Dataset records:
***

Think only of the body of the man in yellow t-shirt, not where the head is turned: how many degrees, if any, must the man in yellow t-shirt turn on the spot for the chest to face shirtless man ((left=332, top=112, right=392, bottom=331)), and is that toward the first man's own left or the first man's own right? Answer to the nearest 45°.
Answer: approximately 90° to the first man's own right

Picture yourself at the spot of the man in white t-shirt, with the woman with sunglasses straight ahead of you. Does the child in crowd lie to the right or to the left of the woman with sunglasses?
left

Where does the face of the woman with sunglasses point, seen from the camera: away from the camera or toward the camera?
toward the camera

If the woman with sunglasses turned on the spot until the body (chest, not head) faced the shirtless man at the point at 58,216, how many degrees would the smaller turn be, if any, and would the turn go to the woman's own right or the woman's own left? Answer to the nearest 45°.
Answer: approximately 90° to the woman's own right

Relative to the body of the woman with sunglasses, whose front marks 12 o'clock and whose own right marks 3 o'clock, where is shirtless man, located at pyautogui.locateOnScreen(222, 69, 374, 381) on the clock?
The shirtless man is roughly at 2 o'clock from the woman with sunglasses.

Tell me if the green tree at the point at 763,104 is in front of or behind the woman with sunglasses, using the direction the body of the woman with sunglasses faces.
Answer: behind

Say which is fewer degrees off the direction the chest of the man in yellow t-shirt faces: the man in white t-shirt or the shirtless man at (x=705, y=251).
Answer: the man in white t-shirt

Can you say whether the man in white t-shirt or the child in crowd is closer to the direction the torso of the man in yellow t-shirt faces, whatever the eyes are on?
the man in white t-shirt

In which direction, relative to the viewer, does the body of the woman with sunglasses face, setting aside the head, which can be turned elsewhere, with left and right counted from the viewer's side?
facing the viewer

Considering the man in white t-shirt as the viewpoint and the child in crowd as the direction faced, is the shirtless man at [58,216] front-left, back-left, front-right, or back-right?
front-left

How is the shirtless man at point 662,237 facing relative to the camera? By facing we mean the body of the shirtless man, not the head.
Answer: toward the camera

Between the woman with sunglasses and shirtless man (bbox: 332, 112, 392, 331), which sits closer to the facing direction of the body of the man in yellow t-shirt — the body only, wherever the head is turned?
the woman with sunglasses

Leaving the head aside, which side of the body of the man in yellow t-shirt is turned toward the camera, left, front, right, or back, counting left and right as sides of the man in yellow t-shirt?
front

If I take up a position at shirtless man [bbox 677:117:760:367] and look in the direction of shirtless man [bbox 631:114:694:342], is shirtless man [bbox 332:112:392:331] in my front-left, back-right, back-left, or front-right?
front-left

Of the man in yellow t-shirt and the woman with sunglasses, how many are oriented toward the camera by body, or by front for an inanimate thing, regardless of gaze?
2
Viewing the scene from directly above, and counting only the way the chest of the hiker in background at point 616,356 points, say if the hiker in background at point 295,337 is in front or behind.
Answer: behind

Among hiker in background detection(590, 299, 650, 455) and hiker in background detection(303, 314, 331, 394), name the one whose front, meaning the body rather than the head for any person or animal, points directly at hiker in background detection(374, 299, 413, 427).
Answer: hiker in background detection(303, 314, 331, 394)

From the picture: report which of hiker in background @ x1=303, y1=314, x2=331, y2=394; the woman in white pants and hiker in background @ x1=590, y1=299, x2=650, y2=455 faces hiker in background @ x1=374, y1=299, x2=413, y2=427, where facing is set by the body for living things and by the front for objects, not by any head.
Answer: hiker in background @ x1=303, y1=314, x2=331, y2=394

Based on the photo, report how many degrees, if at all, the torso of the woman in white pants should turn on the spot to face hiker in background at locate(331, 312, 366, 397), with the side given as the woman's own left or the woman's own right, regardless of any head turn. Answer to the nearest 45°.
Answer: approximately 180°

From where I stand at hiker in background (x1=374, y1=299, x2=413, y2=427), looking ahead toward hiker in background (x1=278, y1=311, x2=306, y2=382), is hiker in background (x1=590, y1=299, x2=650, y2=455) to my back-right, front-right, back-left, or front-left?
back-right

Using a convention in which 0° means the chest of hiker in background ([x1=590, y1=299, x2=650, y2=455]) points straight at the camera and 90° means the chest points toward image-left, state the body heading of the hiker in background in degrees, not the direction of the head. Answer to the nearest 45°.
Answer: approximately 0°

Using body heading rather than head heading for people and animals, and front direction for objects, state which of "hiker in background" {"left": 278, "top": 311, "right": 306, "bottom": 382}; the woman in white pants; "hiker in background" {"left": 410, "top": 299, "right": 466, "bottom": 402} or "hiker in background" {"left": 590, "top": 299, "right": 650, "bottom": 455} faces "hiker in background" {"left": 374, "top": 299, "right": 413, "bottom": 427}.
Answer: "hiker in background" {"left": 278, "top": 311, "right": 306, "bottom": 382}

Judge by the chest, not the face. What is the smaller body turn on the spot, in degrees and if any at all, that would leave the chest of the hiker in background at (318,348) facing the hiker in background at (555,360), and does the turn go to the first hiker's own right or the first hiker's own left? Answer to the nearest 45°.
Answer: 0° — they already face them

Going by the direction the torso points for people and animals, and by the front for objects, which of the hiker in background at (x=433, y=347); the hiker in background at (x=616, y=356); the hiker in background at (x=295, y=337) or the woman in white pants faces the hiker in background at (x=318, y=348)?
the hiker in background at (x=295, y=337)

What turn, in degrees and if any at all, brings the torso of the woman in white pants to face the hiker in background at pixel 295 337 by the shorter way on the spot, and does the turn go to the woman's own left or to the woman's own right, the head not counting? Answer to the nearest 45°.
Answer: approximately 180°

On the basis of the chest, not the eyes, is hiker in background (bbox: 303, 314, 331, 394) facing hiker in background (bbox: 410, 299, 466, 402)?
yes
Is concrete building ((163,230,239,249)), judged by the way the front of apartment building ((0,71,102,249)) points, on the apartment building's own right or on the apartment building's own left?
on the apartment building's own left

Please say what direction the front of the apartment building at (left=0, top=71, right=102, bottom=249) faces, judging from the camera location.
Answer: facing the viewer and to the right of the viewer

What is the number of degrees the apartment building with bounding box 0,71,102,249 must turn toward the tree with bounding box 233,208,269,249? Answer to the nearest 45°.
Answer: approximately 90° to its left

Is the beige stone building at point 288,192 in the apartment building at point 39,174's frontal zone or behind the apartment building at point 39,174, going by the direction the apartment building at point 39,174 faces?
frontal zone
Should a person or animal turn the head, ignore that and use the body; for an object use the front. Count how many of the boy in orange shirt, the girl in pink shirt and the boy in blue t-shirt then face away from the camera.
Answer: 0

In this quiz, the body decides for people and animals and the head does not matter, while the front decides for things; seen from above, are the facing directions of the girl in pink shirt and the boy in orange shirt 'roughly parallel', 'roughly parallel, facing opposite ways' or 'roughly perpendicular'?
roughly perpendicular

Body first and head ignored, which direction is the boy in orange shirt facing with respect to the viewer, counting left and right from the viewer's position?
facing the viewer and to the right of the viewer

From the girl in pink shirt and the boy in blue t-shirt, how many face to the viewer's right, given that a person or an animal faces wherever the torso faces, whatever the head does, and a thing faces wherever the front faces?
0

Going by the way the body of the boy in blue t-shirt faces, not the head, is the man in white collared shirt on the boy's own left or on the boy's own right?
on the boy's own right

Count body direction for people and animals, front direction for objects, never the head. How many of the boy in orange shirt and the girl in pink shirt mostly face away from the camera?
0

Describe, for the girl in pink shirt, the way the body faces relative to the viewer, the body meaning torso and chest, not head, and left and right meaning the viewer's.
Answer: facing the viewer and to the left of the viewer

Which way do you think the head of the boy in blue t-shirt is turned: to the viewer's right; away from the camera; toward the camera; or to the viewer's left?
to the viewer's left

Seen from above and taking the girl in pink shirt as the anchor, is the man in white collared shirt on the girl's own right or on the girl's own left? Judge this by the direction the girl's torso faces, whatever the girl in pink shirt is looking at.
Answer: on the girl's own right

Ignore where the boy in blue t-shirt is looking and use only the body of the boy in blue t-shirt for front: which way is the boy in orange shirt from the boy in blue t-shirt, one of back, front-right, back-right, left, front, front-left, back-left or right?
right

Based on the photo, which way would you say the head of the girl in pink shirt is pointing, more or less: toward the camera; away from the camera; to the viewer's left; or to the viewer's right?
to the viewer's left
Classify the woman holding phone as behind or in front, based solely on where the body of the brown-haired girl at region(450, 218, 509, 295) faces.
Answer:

***

### What the exercise asks
Copy out the listing above verbatim, from its first line through the line that contains "Answer: approximately 90° to the first".

### Expected output
Think only of the body of the man in yellow t-shirt, not where the head is turned: how many degrees, if any, must the man in yellow t-shirt turn on the spot for the chest to face shirtless man ((left=332, top=112, right=392, bottom=331)), and is that toward the first man's own left or the first man's own right? Answer to the nearest 45°.
Answer: approximately 90° to the first man's own right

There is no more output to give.